Они потеряли много денег, но она не хотела, чтобы мальчик знал. Для нее было бы ужасно, если бы он понял, что дела идут плохо по вине отца… Она предпочитала нести крест в одиночестве и, втихомолку страдая от постоянных обид, спешила поскорей все уладить, чтобы сын видел ее только веселой. Она притворялась, что дела идут превосходно. Она обманывала его, пока он мал, и была счастлива, потому что думала: «Придет день, он узнает, как я билась, и тогда я отдохну». Тот, взрослый, благородный, о котором она мечтала всю жизнь, — это он и есть, этот мальчик, ее сынок, ее обожаемый Романо. А пока надо терпеть. И она терпеливо ждала.
Когда ему исполнилось пятнадцать лет, она решила послать его за границу. Энрике сперва не соглашался. Он говорил, что Романо еще ребенок, что он и так обходится слишком дорого. Но она ответила: «Романо — существо исключительное, опасности ему не страшны. Он ценит во всем только прекрасное и, подобно пчеле, собирает пыльцу, не трогая цветка». Она не останавливалась ни перед чем, только бы Романо был счастлив. Из дальних стран он каждый день присылал ей любовные письма — иностранный штемпель, адрес на чужом языке… Он был совершенно счастлив, а ей только это и было важно; и за тысячи километров она чувствовала, что он рядом, куда ближе, чем муж, например.
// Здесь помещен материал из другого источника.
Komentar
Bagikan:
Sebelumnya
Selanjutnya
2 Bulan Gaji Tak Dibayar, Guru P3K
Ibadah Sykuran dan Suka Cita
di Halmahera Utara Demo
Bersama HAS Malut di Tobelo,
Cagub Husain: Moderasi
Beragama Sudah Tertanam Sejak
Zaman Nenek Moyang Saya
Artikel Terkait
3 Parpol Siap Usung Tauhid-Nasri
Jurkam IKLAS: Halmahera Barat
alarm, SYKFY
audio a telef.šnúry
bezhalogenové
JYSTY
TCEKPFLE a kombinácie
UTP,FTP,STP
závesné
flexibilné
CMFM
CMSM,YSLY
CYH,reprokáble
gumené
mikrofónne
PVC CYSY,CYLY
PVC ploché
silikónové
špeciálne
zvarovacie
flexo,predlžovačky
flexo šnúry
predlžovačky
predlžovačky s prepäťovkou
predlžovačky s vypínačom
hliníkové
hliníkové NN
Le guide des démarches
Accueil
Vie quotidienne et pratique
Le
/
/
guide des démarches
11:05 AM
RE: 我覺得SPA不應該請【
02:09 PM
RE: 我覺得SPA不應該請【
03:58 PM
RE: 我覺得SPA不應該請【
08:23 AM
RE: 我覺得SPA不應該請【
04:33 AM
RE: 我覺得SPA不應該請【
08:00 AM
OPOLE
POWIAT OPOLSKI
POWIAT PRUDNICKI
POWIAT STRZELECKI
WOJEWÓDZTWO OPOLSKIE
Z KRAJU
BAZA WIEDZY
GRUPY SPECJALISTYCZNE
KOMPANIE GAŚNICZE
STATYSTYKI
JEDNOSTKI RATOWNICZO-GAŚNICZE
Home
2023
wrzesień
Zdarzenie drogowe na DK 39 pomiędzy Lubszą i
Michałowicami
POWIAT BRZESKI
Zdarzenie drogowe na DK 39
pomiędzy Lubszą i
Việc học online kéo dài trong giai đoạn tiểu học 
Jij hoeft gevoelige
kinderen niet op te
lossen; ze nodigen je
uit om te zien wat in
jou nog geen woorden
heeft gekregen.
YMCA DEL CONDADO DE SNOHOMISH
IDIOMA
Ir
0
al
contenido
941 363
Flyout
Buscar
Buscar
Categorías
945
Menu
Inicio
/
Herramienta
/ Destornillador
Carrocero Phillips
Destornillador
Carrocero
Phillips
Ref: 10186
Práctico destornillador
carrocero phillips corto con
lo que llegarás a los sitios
Ибо любовь — сильнее нас и несет нас, как бледные листья, за пределы этого мира, освобождает от бремени тела, и только с нею становится истинной призрачная наша жизнь.
Все эти годы она с нетерпением ждала лета, потому что летом он возвращался в «Рай». Он был для нее блудным сыном, потерянным и вновь обретенным наследником. И для него тоже с началом лета всякий раз начиналась новая жизнь. Они постоянно уединялись во всех углах и закоулках дома, убегали от Агеды и от мужа, нарушали весь распорядок. Чаше всего они садились рядом после ужина и говорили до рассвета. Он рассказывал ей, как ему ее недоставало во время путешествий. «Я бы хотел, чтобы ты всегда была рядом», — говорил он. А она смотрела на море, озаренное трепещущим лунным светом, и отдавалась ласке его слов.
Вряд ли человеческому языку под силу описать все это — молочные лопасти маяка над бухтой, черные кипарисы на серебристом, как фольга, небе, скрипичные стоны громоотвода. Их беседы были прекрасны и печальны, как все преходящее. Предчувствуя обнаженность зимы, сентябрьский ветер обрывал листки календаря. Но она говорила себе: «Романо вернется и возьмет в свои руки то, что принадлежит ему по праву. Сокровище опыта не пропадет втуне». А пока, до отъезда, она была с ним. В ее глазах запечатлевались мимолетные образы его прелести — вот, как античный бог, он бежит по берегу, и осенний ветер развевает его волосы; вот в девичьем наряде, в кружевах, в мантилье он стоит перед зеркалом в зале. А муж не понимал, считал, что мальчик избалован, очень сердился.